*** Opening RECORDS TO PROCESS ***
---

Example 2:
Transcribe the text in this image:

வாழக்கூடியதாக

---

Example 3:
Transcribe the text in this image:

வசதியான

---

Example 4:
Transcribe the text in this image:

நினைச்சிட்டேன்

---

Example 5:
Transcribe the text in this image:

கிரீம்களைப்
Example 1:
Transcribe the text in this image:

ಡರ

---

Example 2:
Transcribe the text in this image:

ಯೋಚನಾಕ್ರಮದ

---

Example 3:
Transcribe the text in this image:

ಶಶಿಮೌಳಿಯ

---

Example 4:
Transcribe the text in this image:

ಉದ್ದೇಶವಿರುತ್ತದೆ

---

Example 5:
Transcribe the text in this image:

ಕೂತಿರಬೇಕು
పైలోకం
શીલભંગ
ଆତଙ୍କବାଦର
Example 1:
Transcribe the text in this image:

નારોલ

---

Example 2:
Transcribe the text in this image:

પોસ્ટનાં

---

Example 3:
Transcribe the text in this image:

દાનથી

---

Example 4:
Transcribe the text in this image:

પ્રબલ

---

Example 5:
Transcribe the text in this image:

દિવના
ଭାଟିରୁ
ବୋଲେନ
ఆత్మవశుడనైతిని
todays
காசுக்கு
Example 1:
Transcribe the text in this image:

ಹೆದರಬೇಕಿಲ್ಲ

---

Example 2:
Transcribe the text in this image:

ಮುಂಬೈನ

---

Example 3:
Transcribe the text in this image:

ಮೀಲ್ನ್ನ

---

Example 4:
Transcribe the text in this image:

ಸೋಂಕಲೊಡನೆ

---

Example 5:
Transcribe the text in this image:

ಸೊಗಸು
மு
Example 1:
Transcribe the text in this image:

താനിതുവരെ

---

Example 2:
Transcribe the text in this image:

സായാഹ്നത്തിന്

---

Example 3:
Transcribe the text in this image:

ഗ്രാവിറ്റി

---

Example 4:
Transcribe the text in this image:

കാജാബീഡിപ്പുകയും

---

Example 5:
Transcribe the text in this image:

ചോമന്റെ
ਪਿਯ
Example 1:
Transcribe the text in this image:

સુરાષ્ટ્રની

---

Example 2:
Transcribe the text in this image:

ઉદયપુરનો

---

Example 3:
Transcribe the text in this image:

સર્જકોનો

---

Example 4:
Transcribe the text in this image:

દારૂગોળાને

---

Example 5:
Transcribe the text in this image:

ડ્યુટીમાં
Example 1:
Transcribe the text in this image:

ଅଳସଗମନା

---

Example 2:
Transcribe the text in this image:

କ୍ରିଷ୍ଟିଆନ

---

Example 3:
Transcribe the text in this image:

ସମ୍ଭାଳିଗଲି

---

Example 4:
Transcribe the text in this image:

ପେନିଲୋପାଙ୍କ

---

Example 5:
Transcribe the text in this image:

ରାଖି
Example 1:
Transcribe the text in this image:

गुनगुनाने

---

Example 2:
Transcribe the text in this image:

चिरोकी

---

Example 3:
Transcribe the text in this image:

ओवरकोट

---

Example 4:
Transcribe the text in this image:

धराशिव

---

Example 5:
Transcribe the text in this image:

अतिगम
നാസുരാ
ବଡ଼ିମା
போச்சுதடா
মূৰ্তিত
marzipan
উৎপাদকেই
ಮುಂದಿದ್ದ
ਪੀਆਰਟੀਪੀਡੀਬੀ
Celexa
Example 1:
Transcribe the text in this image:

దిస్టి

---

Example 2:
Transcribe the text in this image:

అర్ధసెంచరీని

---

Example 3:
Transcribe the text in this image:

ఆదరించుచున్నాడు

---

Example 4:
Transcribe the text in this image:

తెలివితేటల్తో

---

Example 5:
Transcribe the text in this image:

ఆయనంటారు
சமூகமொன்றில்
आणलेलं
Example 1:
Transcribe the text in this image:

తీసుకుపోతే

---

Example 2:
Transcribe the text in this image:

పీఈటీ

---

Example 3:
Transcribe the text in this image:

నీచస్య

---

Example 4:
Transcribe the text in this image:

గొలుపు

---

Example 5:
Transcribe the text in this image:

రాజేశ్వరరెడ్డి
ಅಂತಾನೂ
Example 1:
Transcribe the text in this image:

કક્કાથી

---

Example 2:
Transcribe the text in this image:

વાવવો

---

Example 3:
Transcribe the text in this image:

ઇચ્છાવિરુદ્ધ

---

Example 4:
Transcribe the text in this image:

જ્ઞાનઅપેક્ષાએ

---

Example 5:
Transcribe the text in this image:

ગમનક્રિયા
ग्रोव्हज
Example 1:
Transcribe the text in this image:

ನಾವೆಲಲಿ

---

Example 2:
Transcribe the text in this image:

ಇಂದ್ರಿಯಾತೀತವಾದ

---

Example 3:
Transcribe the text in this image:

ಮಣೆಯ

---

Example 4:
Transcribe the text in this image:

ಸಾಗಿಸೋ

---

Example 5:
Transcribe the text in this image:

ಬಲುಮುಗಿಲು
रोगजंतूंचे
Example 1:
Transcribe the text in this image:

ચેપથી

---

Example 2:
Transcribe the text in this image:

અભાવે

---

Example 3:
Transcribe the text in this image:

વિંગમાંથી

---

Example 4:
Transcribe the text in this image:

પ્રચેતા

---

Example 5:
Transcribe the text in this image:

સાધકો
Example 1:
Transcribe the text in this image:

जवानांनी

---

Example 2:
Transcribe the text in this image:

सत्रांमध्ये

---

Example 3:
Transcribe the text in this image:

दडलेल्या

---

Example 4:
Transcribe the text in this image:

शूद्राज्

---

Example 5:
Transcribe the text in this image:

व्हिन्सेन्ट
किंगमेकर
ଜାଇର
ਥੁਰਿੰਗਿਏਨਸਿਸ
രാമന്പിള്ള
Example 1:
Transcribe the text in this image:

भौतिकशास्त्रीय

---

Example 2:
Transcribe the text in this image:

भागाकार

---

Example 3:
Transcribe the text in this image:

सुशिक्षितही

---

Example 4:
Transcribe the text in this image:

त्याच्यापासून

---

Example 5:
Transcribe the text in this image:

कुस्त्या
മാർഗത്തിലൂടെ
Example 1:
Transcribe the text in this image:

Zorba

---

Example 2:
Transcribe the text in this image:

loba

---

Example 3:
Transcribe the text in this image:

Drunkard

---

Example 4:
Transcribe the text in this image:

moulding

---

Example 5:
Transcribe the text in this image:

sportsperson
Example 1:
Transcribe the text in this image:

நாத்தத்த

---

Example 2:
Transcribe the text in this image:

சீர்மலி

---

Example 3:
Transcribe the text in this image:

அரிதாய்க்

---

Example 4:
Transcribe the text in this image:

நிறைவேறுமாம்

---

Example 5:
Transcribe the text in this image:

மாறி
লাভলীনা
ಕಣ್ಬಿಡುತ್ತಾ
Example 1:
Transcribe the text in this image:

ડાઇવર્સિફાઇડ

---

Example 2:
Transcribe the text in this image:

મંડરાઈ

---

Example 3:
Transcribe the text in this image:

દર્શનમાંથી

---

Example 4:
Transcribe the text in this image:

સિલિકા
*** Closing RECORDS TO PROCESS ***
→ YOUR GOAL
Every entry shown earlier is to be returned exactly, line for line.

→ SOLUTION
---

Example 2:
Transcribe the text in this image:

வாழக்கூடியதாக

---

Example 3:
Transcribe the text in this image:

வசதியான

---

Example 4:
Transcribe the text in this image:

நினைச்சிட்டேன்

---

Example 5:
Transcribe the text in this image:

கிரீம்களைப்
Example 1:
Transcribe the text in this image:

ಡರ

---

Example 2:
Transcribe the text in this image:

ಯೋಚನಾಕ್ರಮದ

---

Example 3:
Transcribe the text in this image:

ಶಶಿಮೌಳಿಯ

---

Example 4:
Transcribe the text in this image:

ಉದ್ದೇಶವಿರುತ್ತದೆ

---

Example 5:
Transcribe the text in this image:

ಕೂತಿರಬೇಕು
పైలోకం
શીલભંગ
ଆତଙ୍କବାଦର
Example 1:
Transcribe the text in this image:

નારોલ

---

Example 2:
Transcribe the text in this image:

પોસ્ટનાં

---

Example 3:
Transcribe the text in this image:

દાનથી

---

Example 4:
Transcribe the text in this image:

પ્રબલ

---

Example 5:
Transcribe the text in this image:

દિવના
ଭାଟିରୁ
ବୋଲେନ
ఆత్మవశుడనైతిని
todays
காசுக்கு
Example 1:
Transcribe the text in this image:

ಹೆದರಬೇಕಿಲ್ಲ

---

Example 2:
Transcribe the text in this image:

ಮುಂಬೈನ

---

Example 3:
Transcribe the text in this image:

ಮೀಲ್ನ್ನ

---

Example 4:
Transcribe the text in this image:

ಸೋಂಕಲೊಡನೆ

---

Example 5:
Transcribe the text in this image:

ಸೊಗಸು
மு
Example 1:
Transcribe the text in this image:

താനിതുവരെ

---

Example 2:
Transcribe the text in this image:

സായാഹ്നത്തിന്

---

Example 3:
Transcribe the text in this image:

ഗ്രാവിറ്റി

---

Example 4:
Transcribe the text in this image:

കാജാബീഡിപ്പുകയും

---

Example 5:
Transcribe the text in this image:

ചോമന്റെ
ਪਿਯ
Example 1:
Transcribe the text in this image:

સુરાષ્ટ્રની

---

Example 2:
Transcribe the text in this image:

ઉદયપુરનો

---

Example 3:
Transcribe the text in this image:

સર્જકોનો

---

Example 4:
Transcribe the text in this image:

દારૂગોળાને

---

Example 5:
Transcribe the text in this image:

ડ્યુટીમાં
Example 1:
Transcribe the text in this image:

ଅଳସଗମନା

---

Example 2:
Transcribe the text in this image:

କ୍ରିଷ୍ଟିଆନ

---

Example 3:
Transcribe the text in this image:

ସମ୍ଭାଳିଗଲି

---

Example 4:
Transcribe the text in this image:

ପେନିଲୋପାଙ୍କ

---

Example 5:
Transcribe the text in this image:

ରାଖି
Example 1:
Transcribe the text in this image:

गुनगुनाने

---

Example 2:
Transcribe the text in this image:

चिरोकी

---

Example 3:
Transcribe the text in this image:

ओवरकोट

---

Example 4:
Transcribe the text in this image:

धराशिव

---

Example 5:
Transcribe the text in this image:

अतिगम
നാസുരാ
ବଡ଼ିମା
போச்சுதடா
মূৰ্তিত
marzipan
উৎপাদকেই
ಮುಂದಿದ್ದ
ਪੀਆਰਟੀਪੀਡੀਬੀ
Celexa
Example 1:
Transcribe the text in this image:

దిస్టి

---

Example 2:
Transcribe the text in this image:

అర్ధసెంచరీని

---

Example 3:
Transcribe the text in this image:

ఆదరించుచున్నాడు

---

Example 4:
Transcribe the text in this image:

తెలివితేటల్తో

---

Example 5:
Transcribe the text in this image:

ఆయనంటారు
சமூகமொன்றில்
आणलेलं
Example 1:
Transcribe the text in this image:

తీసుకుపోతే

---

Example 2:
Transcribe the text in this image:

పీఈటీ

---

Example 3:
Transcribe the text in this image:

నీచస్య

---

Example 4:
Transcribe the text in this image:

గొలుపు

---

Example 5:
Transcribe the text in this image:

రాజేశ్వరరెడ్డి
ಅಂತಾನೂ
Example 1:
Transcribe the text in this image:

કક્કાથી

---

Example 2:
Transcribe the text in this image:

વાવવો

---

Example 3:
Transcribe the text in this image:

ઇચ્છાવિરુદ્ધ

---

Example 4:
Transcribe the text in this image:

જ્ઞાનઅપેક્ષાએ

---

Example 5:
Transcribe the text in this image:

ગમનક્રિયા
ग्रोव्हज
Example 1:
Transcribe the text in this image:

ನಾವೆಲಲಿ

---

Example 2:
Transcribe the text in this image:

ಇಂದ್ರಿಯಾತೀತವಾದ

---

Example 3:
Transcribe the text in this image:

ಮಣೆಯ

---

Example 4:
Transcribe the text in this image:

ಸಾಗಿಸೋ

---

Example 5:
Transcribe the text in this image:

ಬಲುಮುಗಿಲು
रोगजंतूंचे
Example 1:
Transcribe the text in this image:

ચેપથી

---

Example 2:
Transcribe the text in this image:

અભાવે

---

Example 3:
Transcribe the text in this image:

વિંગમાંથી

---

Example 4:
Transcribe the text in this image:

પ્રચેતા

---

Example 5:
Transcribe the text in this image:

સાધકો
Example 1:
Transcribe the text in this image:

जवानांनी

---

Example 2:
Transcribe the text in this image:

सत्रांमध्ये

---

Example 3:
Transcribe the text in this image:

दडलेल्या

---

Example 4:
Transcribe the text in this image:

शूद्राज्

---

Example 5:
Transcribe the text in this image:

व्हिन्सेन्ट
किंगमेकर
ଜାଇର
ਥੁਰਿੰਗਿਏਨਸਿਸ
രാമന്പിള്ള
Example 1:
Transcribe the text in this image:

भौतिकशास्त्रीय

---

Example 2:
Transcribe the text in this image:

भागाकार

---

Example 3:
Transcribe the text in this image:

सुशिक्षितही

---

Example 4:
Transcribe the text in this image:

त्याच्यापासून

---

Example 5:
Transcribe the text in this image:

कुस्त्या
മാർഗത്തിലൂടെ
Example 1:
Transcribe the text in this image:

Zorba

---

Example 2:
Transcribe the text in this image:

loba

---

Example 3:
Transcribe the text in this image:

Drunkard

---

Example 4:
Transcribe the text in this image:

moulding

---

Example 5:
Transcribe the text in this image:

sportsperson
Example 1:
Transcribe the text in this image:

நாத்தத்த

---

Example 2:
Transcribe the text in this image:

சீர்மலி

---

Example 3:
Transcribe the text in this image:

அரிதாய்க்

---

Example 4:
Transcribe the text in this image:

நிறைவேறுமாம்

---

Example 5:
Transcribe the text in this image:

மாறி
লাভলীনা
ಕಣ್ಬಿಡುತ್ತಾ
Example 1:
Transcribe the text in this image:

ડાઇવર્સિફાઇડ

---

Example 2:
Transcribe the text in this image:

મંડરાઈ

---

Example 3:
Transcribe the text in this image:

દર્શનમાંથી

---

Example 4:
Transcribe the text in this image:

સિલિકા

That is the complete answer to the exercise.